**Records provided**

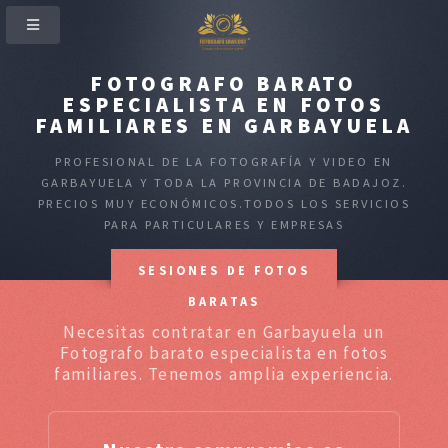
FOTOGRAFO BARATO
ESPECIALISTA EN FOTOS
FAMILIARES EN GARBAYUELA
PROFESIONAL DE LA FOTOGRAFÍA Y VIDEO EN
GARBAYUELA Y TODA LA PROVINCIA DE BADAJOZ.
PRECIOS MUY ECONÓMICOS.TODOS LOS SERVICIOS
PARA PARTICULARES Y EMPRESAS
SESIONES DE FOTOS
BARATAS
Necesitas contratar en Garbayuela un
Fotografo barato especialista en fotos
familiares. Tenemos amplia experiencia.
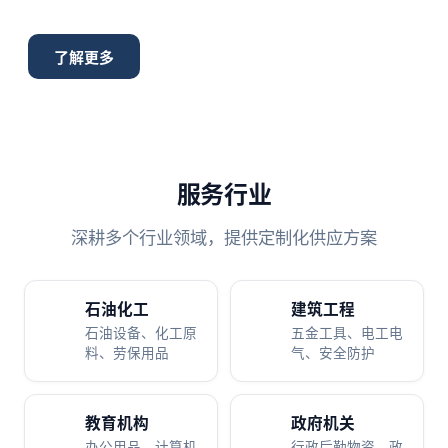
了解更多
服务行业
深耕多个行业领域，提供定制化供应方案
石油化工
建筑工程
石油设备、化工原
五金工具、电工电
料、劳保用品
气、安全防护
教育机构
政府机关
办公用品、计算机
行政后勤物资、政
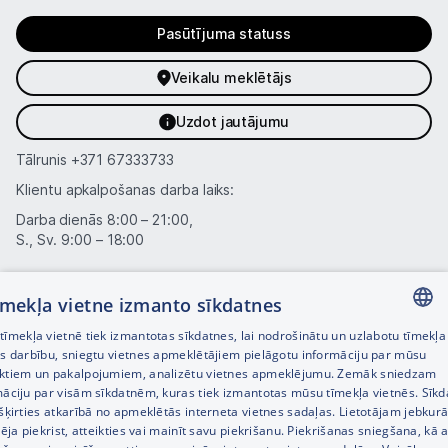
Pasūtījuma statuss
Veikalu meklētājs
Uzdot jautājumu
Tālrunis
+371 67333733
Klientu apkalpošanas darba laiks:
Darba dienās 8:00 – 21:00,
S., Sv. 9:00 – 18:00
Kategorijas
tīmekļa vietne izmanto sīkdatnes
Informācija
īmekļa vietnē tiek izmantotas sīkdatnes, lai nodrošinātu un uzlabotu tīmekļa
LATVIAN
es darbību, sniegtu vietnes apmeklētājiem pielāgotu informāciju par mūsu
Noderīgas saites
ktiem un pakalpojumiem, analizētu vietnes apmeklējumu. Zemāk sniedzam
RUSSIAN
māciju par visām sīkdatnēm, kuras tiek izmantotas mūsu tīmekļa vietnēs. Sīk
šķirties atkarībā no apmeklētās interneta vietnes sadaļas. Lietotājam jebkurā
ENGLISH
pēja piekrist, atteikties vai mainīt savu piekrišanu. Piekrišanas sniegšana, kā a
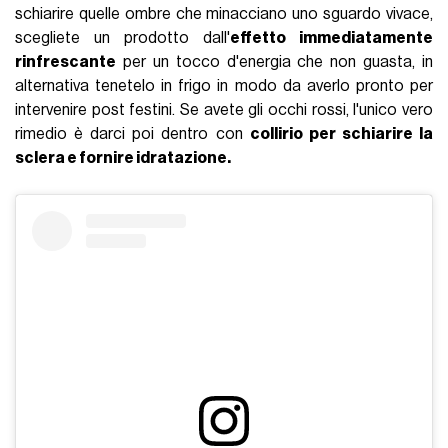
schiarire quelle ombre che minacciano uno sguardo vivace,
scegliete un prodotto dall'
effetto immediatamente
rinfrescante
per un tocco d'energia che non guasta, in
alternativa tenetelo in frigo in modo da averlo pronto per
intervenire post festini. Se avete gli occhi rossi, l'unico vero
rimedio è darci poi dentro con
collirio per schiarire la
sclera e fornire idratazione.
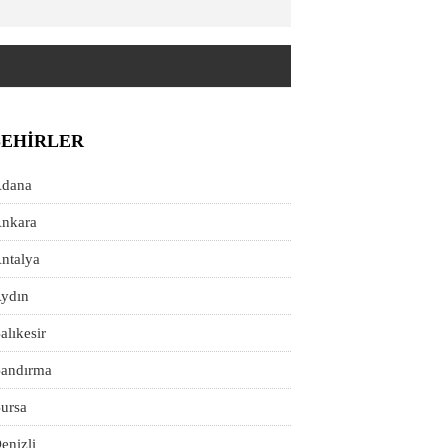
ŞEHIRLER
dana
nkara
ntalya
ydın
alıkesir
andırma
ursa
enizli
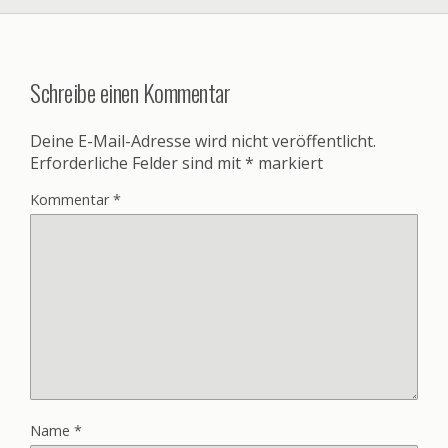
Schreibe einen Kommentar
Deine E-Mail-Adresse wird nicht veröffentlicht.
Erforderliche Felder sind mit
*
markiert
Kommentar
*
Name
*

**Try it**
Filter the entries down to the lines with the word "tiek" in them.

**Exercise solution**
īmekļa vietnē tiek izmantotas sīkdatnes, lai nodrošinātu un uzlabotu tīmekļa
māciju par visām sīkdatnēm, kuras tiek izmantotas mūsu tīmekļa vietnēs. Sīk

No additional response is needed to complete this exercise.